§ Your task:
Only one stretch of the data below is wanted: the lines from the one with "故知般若波罗蜜是大明咒、无上明咒、无等等明咒，能除一切苦，真实不虚。" through the one with "Evidentirajo se sledeči", repeated exactly.

# # # # #

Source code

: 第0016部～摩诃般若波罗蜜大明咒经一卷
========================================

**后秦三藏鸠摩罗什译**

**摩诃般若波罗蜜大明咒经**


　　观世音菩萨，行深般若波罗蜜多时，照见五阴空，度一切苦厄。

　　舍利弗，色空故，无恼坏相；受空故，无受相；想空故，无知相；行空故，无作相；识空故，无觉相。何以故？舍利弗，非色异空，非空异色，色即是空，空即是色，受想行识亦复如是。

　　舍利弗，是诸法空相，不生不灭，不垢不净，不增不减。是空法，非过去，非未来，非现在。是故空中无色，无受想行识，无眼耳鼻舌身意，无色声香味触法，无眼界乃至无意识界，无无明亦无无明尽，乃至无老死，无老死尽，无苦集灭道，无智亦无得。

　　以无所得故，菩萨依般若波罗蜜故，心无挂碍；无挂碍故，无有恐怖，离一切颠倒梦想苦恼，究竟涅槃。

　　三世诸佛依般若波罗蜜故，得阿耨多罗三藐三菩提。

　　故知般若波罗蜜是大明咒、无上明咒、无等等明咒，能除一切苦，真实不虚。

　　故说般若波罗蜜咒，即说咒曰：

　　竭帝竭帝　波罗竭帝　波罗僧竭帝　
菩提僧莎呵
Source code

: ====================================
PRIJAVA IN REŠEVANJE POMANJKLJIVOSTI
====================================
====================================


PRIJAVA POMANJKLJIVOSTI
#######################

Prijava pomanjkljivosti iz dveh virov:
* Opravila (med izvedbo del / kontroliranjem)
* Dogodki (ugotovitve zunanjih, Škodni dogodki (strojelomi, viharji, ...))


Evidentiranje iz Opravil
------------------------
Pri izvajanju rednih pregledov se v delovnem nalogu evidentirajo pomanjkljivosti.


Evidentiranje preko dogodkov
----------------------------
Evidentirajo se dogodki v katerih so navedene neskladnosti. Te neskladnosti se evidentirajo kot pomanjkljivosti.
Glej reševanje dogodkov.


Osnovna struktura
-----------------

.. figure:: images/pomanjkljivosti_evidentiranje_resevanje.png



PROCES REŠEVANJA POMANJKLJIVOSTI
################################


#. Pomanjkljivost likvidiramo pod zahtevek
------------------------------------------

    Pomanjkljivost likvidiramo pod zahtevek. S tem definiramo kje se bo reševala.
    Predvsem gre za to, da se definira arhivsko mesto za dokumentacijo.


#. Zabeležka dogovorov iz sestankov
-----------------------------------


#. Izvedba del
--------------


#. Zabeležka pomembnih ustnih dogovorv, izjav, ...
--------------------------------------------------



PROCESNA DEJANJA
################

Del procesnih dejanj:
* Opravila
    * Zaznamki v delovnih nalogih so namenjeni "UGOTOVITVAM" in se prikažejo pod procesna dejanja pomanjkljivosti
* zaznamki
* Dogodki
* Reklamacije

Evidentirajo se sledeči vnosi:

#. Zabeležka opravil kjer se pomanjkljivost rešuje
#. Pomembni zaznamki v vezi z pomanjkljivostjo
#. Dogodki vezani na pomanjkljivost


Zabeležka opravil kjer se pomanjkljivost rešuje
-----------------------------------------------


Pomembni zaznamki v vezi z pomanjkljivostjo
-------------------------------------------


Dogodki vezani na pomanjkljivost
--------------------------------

# # # # #

§ Result for this exercise:
　　故知般若波罗蜜是大明咒、无上明咒、无等等明咒，能除一切苦，真实不虚。

　　故说般若波罗蜜咒，即说咒曰：

　　竭帝竭帝　波罗竭帝　波罗僧竭帝　
菩提僧莎呵
Source code

: ====================================
PRIJAVA IN REŠEVANJE POMANJKLJIVOSTI
====================================
====================================


PRIJAVA POMANJKLJIVOSTI
#######################

Prijava pomanjkljivosti iz dveh virov:
* Opravila (med izvedbo del / kontroliranjem)
* Dogodki (ugotovitve zunanjih, Škodni dogodki (strojelomi, viharji, ...))


Evidentiranje iz Opravil
------------------------
Pri izvajanju rednih pregledov se v delovnem nalogu evidentirajo pomanjkljivosti.


Evidentiranje preko dogodkov
----------------------------
Evidentirajo se dogodki v katerih so navedene neskladnosti. Te neskladnosti se evidentirajo kot pomanjkljivosti.
Glej reševanje dogodkov.


Osnovna struktura
-----------------

.. figure:: images/pomanjkljivosti_evidentiranje_resevanje.png



PROCES REŠEVANJA POMANJKLJIVOSTI
################################


#. Pomanjkljivost likvidiramo pod zahtevek
------------------------------------------

    Pomanjkljivost likvidiramo pod zahtevek. S tem definiramo kje se bo reševala.
    Predvsem gre za to, da se definira arhivsko mesto za dokumentacijo.


#. Zabeležka dogovorov iz sestankov
-----------------------------------


#. Izvedba del
--------------


#. Zabeležka pomembnih ustnih dogovorv, izjav, ...
--------------------------------------------------



PROCESNA DEJANJA
################

Del procesnih dejanj:
* Opravila
    * Zaznamki v delovnih nalogih so namenjeni "UGOTOVITVAM" in se prikažejo pod procesna dejanja pomanjkljivosti
* zaznamki
* Dogodki
* Reklamacije

Evidentirajo se sledeči vnosi:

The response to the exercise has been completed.